Exercise:
Pick out each line of the data below that contains the word "Next", and copy those lines in full.

START Records for processing

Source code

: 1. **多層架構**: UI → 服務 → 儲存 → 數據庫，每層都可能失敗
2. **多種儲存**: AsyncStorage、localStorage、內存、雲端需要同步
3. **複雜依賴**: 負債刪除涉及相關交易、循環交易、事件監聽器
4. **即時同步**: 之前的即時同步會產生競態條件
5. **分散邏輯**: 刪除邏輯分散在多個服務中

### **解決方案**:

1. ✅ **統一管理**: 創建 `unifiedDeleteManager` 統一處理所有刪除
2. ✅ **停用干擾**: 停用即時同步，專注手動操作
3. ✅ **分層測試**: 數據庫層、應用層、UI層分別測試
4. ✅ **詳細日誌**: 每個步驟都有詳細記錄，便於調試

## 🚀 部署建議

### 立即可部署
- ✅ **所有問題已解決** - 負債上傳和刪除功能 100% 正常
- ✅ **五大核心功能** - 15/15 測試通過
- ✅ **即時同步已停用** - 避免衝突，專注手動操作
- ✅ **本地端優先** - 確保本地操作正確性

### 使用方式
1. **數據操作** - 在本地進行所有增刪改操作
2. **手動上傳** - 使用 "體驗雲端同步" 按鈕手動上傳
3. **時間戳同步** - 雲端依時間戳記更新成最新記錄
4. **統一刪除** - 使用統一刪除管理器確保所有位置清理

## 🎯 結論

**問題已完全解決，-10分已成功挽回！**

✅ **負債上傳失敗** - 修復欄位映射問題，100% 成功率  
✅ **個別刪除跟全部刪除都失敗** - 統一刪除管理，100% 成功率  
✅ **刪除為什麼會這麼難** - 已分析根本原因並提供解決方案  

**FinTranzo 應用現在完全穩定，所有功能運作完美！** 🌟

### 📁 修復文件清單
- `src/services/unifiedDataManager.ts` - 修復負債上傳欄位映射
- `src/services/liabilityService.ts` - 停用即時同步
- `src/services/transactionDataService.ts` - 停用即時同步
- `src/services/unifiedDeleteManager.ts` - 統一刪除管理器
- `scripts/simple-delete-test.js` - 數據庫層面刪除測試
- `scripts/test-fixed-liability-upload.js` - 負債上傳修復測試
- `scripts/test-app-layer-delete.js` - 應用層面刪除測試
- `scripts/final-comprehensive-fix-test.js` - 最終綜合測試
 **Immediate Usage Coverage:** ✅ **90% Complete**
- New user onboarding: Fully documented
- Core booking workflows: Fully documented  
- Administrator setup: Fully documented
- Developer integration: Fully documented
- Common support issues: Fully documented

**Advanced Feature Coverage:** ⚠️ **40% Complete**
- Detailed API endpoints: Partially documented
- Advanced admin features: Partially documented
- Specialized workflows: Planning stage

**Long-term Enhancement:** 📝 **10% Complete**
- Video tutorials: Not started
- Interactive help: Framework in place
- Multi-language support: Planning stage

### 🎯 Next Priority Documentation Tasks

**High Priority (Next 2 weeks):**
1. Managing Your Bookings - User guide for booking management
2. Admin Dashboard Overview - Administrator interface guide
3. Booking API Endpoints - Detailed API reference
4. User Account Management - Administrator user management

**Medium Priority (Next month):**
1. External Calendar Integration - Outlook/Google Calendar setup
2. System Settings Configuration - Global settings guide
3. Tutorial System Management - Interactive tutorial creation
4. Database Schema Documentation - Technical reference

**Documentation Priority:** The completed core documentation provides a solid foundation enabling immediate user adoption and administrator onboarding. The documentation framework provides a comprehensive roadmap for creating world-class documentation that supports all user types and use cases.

END Records for processing

Response for this exercise:
### 🎯 Next Priority Documentation Tasks
**High Priority (Next 2 weeks):**
**Medium Priority (Next month):**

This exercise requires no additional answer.